根本 三菱東京UFJ銀行は、旧東京三菱銀行と旧UFJ銀行が2006年1月に合併して誕生しました。この時点で、海外、市場、証券業務にかかわるシステムは一本化しましたが(統合プロジェクト「Day1」)、預金、為替、融資などの国内業務にかかわるシステムは両行並存のままつなぎました。このため、お客様は旧両行どちらの支店、ATMからでも元々取引していた銀行のシステムを利用できましたが、商品やサービスは1つになっていませんでした。
今回のシステム本格統合プロジェクト「Day2」は、このシステムを1つにするためのプロジェクトで、開発期間2年、データ移行期間8カ月をかけて統合を完了しました。対象となるシステム群(200サブシステム)が支えるのは、口座数が4000万、1日の取引量が約1億件という巨大なものでしたから、開発規模は11万人月、ピーク時には6000人の技術者を動員する大規模なプロジェクトになりました。
主要な業務の内容は、システム統合後のデータ量や処理量の増加に対応すべくインフラを増強すること、システムを1つにするにあたりお客様に訴求力のあるサービス、商品を残すように差分機能を開発すること、新システムにお客様の元帳などのデータを移行することでした。
ITmedia プロジェクトを指揮する立場としてどのような点を心掛けましたか。
根本 情報システムの責任者として、「現場力」を最大に引き出すリーダーシップが求められていました。そこで、プロジェクトの組成にあたり、万全の準備、志の共有、実効性のある体制の確立を留意しました。
まずは、はやる気持ちを抑えて万全の準備をしようと心掛けました。「敵を知り、己を知れば百戦危うからず」という言葉がありますが、システムプロジェクトにも相通じるところがあると常々思っていました。先手で対策を講じたり、参加メンバーやわたし自身が計画内容を納得し、開始したら迷わず突き進む状況をつくり出すことが、大規模プロジェクトでは大切だと思いました。そこで、プロジェクトの特性やリスクを徹底的に分析して、これらをどのような手段で解消するかを明らかにするとともに、己を知るという観点から、現有要員数やスキル、調達力、既存システムの特性など持てる戦力を把握し、プロジェクト計画を立てました。
この過程で、ビジネスパートナーを含めた現場の力が旧両行とも極めて高いことや、システム開発にかかわる良き文化が根付いており、ビジネスパートナーとの良好な関係も築けていることを再認識できました。例えば、国内外のパートナー企業をわたし自身が訪問し、先方のトップにOSやミドルウェアを開発した技術者本人のプロジェクト参加を依頼しました。なぜなら、設計、開発、テスト各々の段階において技術的な課題が生じたときには、当社が利用している製品を開発した技術者自身の参画が問題の早期解決には不可欠との思いがあったからです。各社とも快く受け入れてくれました。

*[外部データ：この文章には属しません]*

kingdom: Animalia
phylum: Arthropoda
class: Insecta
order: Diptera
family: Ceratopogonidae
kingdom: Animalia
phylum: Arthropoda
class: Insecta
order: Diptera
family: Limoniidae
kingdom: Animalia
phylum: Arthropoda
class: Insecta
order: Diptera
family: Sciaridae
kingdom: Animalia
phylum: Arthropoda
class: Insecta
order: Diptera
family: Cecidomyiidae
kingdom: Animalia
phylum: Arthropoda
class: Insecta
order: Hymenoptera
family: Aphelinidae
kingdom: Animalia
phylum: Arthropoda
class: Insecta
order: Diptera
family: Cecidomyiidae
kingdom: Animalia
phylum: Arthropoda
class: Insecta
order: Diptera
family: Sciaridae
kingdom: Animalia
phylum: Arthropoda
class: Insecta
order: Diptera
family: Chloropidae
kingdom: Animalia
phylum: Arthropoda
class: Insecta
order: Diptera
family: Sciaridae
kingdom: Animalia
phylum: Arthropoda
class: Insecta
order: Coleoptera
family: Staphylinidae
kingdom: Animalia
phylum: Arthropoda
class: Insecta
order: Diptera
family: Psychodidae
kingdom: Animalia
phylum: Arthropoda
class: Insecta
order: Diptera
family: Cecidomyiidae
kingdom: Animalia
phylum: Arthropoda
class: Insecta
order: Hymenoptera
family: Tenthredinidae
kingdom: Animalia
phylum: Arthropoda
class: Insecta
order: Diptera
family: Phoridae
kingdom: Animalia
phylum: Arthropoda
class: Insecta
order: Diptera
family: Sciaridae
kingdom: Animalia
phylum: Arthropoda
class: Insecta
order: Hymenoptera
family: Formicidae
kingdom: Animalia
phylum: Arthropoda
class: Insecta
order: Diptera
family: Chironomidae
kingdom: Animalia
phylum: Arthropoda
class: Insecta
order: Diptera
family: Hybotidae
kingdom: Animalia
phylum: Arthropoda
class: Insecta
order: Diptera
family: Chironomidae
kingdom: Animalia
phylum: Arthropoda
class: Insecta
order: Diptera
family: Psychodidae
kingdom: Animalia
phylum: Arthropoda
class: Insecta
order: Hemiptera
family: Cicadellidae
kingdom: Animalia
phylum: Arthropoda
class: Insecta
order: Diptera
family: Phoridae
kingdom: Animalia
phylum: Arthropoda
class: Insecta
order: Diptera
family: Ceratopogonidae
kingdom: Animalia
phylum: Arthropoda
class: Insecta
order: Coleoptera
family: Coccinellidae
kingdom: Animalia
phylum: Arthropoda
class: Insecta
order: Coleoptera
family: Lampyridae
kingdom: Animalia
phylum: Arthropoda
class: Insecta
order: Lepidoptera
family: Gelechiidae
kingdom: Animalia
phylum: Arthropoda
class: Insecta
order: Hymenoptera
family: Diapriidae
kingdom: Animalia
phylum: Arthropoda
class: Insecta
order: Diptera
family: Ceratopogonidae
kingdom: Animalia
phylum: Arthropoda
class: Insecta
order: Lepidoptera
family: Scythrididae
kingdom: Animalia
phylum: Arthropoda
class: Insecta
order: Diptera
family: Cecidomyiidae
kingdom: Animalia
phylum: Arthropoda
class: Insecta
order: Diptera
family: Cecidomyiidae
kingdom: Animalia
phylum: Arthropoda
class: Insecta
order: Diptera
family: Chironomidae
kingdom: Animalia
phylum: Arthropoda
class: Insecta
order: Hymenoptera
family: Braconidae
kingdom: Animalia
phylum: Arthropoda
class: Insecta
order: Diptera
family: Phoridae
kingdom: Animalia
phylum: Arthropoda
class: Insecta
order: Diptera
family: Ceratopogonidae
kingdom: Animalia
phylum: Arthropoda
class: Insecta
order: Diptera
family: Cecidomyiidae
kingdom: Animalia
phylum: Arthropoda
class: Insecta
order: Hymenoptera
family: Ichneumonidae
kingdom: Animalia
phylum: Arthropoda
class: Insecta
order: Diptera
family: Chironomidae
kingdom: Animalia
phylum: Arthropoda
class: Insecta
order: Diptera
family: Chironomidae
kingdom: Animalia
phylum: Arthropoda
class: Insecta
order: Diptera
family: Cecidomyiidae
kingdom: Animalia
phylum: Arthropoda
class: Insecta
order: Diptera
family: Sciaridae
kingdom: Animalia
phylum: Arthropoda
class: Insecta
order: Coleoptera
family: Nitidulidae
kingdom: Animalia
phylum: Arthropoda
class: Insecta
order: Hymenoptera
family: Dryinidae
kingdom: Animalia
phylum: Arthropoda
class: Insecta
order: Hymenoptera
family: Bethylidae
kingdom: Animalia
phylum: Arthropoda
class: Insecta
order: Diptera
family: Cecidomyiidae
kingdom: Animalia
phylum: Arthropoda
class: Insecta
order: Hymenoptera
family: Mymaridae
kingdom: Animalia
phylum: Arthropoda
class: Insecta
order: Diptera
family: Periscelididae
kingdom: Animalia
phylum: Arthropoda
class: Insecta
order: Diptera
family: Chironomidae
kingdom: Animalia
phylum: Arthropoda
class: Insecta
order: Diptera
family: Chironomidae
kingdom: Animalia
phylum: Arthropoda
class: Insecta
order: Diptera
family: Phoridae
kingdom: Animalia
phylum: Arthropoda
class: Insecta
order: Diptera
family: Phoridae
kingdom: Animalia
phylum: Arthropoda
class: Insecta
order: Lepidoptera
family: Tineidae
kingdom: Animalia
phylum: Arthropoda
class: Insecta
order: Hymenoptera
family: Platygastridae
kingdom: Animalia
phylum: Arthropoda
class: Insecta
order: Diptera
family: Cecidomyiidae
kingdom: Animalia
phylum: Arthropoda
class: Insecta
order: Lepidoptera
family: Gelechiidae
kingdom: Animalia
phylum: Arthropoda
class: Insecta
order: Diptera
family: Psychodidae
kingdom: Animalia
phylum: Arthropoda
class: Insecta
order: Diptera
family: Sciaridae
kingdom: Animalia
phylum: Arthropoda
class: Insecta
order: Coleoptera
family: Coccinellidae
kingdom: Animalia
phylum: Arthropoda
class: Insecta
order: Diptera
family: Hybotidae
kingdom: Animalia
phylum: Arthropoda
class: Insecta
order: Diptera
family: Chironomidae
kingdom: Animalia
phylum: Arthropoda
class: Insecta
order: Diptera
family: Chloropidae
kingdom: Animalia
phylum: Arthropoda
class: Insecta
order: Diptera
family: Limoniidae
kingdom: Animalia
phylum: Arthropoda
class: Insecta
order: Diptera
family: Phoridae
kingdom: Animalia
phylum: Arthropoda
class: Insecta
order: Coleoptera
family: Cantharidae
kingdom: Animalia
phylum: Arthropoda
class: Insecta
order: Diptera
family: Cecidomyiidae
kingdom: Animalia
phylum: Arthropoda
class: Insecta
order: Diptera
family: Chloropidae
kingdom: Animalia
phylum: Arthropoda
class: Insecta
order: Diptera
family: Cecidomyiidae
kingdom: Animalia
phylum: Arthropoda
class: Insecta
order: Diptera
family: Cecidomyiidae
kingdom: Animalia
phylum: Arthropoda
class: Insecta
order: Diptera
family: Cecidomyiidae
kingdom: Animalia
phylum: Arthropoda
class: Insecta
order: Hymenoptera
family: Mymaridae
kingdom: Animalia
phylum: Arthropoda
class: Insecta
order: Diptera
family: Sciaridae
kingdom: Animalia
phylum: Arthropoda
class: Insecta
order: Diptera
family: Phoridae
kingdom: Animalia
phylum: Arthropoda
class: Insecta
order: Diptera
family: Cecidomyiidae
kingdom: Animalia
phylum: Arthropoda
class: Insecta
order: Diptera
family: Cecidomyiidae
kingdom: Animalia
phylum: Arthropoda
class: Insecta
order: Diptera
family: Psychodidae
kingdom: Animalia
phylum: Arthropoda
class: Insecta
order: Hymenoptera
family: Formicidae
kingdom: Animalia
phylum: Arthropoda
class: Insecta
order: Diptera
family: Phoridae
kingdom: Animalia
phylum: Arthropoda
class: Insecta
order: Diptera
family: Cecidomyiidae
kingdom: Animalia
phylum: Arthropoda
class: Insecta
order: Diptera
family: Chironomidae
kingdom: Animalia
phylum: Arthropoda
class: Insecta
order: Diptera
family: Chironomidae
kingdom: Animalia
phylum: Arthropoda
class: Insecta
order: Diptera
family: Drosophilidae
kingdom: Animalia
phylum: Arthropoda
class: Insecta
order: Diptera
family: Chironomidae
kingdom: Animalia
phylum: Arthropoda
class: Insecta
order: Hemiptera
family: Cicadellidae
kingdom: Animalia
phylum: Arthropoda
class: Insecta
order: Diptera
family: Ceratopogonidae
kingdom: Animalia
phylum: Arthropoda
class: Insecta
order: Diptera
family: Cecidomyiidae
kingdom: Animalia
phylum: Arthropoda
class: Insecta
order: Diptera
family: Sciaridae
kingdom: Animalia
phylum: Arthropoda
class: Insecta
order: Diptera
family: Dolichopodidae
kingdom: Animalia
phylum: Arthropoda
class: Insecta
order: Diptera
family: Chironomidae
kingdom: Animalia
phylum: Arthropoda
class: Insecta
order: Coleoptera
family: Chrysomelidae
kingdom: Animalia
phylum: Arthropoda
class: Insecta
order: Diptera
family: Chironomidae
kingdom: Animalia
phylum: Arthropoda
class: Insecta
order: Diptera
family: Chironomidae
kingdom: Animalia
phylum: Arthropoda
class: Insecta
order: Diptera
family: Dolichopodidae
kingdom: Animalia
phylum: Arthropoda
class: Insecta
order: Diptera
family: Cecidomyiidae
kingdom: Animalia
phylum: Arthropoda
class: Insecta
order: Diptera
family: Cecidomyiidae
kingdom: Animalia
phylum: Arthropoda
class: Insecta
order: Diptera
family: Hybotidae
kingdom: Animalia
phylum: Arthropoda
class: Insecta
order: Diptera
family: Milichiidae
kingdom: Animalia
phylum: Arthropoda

海外製品の利用も多かったので、海外技術者と共同でプロジェクトを進める「WWTAT(World Wide Technical Assurance Task)」というフレームワークにまとめて、どのプロダクトはどういう工程を経て技術者に参加してもらうかという計画を立てました。当社の担当者がDay2の特徴や設計にかかわるポイントなどを先方に伝え、留意点をフィードバックしてもらうという相互交流にも多大な協力を得ました。
次に、志や全員が共有できる具体的な目標をプロジェクト開始時点で定めました。志については、愛称や標語という形で参加意識や一体感を高めるためにメンバーから募集しました。その中から「プロジェクト“ONE”For Successful Day2」を愛称に決め、このメッセージを記したポスターをすべてのフロアに掲げました。志だけではメンバーのベクトルは集結しないので、客観性、数値化、検証可能性を重視して、具体的なゴールを達成するために232の移行判定基準項目(サービスイン・クライテリア)を定めました。ゴールと時々のマイルストーンを参加メンバーが把握できることが、6000人のプロジェクトを動かす上で重要だと考えたからです。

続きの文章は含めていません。